>> Start DOCUMENT SEGMENT
It started like many modern reputational crises do, not with a formal complaint, a regulator’s notice, or a rival’s exposé, but with a short, shareable video clip.
At the India AI Impact Summit, a government-backed event showcasing India’s artificial intelligence ambitions, a staff member from Galgotias University stood before the cameras and introduced a quadruped robot dog. The robot, nicknamed “Orion” at the stall, was presented as something “developed” by the university’s Centre of Excellence.
Within hours, people on social media recognised the machine as the Unitree Go2, a robot dog that is sold commercially by Unitree Robotics.
By the next day, Reuters cited government sources saying the university was asked to leave its summit stall. Later, the video showed the pavilion in darkness after the power was reportedly cut, which drew even more attention to the situation.
In about 48 hours, what was meant to be a high-profile demonstration of AI and robotics turned into a credibility crisis. This incident touched on sensitive national issues like “homegrown innovation,” manufacturing pride, and India’s role in the global AI race.
>> End DOCUMENT SEGMENT
>> Start EXTRACTED DATA
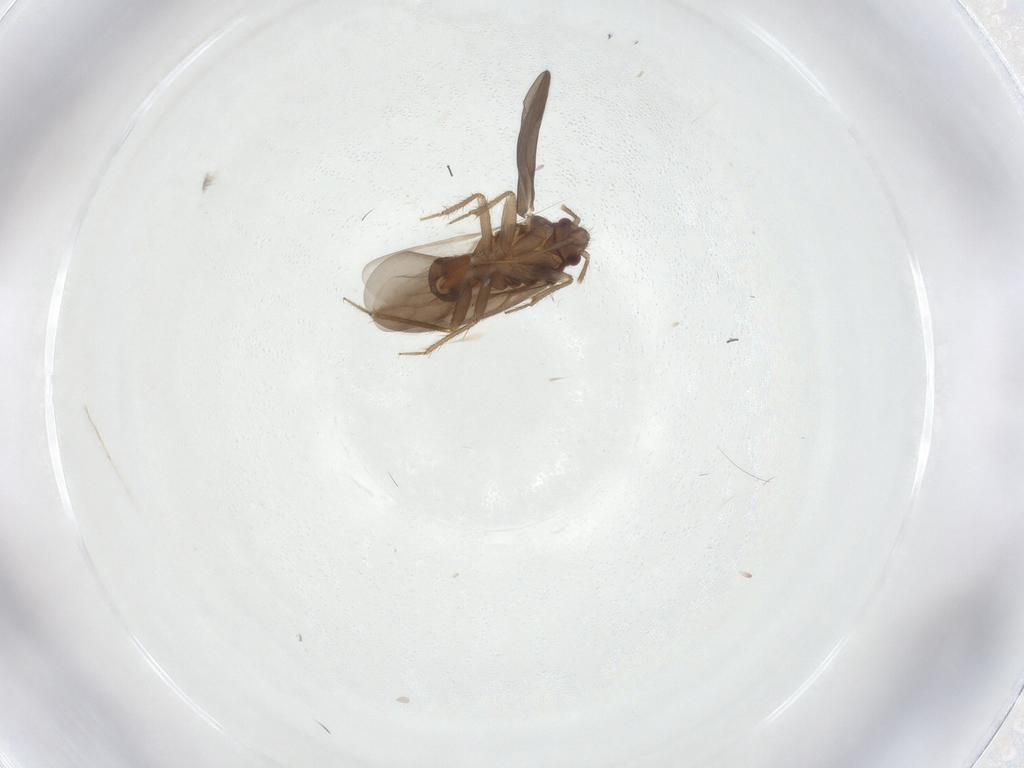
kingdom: Animalia
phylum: Arthropoda
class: Insecta
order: Hemiptera
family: Ceratocombidae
>> End EXTRACTED DATA
WORK INSTRUCTIONS –
1. Repeat the part of the robot dog article that begins at the words "Within hours, people" and stops after "global AI race.".
2. Resume the article about the robot dog shown at the AI summit, continuing on from its final sentence.

EXERCISE RESULTS –
1.
Within hours, people on social media recognised the machine as the Unitree Go2, a robot dog that is sold commercially by Unitree Robotics.
By the next day, Reuters cited government sources saying the university was asked to leave its summit stall. Later, the video showed the pavilion in darkness after the power was reportedly cut, which drew even more attention to the situation.
In about 48 hours, what was meant to be a high-profile demonstration of AI and robotics turned into a credibility crisis. This incident touched on sensitive national issues like “homegrown innovation,” manufacturing pride, and India’s role in the global AI race.

2.
This wasn’t only about a robot dog. It was about how quickly “innovation theater” can turn into public distrust when a brand overreaches. Once online crowds start forensic verification, the story shifts from intent to receipts.
The setup: a summit built for bragging rights
The India AI Impact Summit was pitched as a flagship moment: a Global South–anchored AI gathering, hosted at Bharat Mandapam, drawing political leaders and global tech executives.
International coverage framed the summit as part of a larger push to brand India as an emerging AI power in software and advanced manufacturing. High-profile names were expected to speak. The event also drew attention for overcrowding and logistical hiccups.
In that atmosphere—big promises, massive footfall, national positioning—exhibitor booths weren’t just marketing. They were symbolic.
And the incentive structure was obvious: every institution wanted a showstopper.
The prelude: the “Rs 350+ crore AI push” as a credibility anchor
Days before the controversy erupted, the university issued a press release touting “more than Rs 350 crore” invested in AI, describing it as a landmark private-university investment meant to operate at a global scale.
Reporting that reconstructed the timeline said the announcement referenced major infrastructure and partnerships, including high-end compute platforms and multiple industry and academic tie-ups. Leadership was quoted in confident, nation-aspirational language.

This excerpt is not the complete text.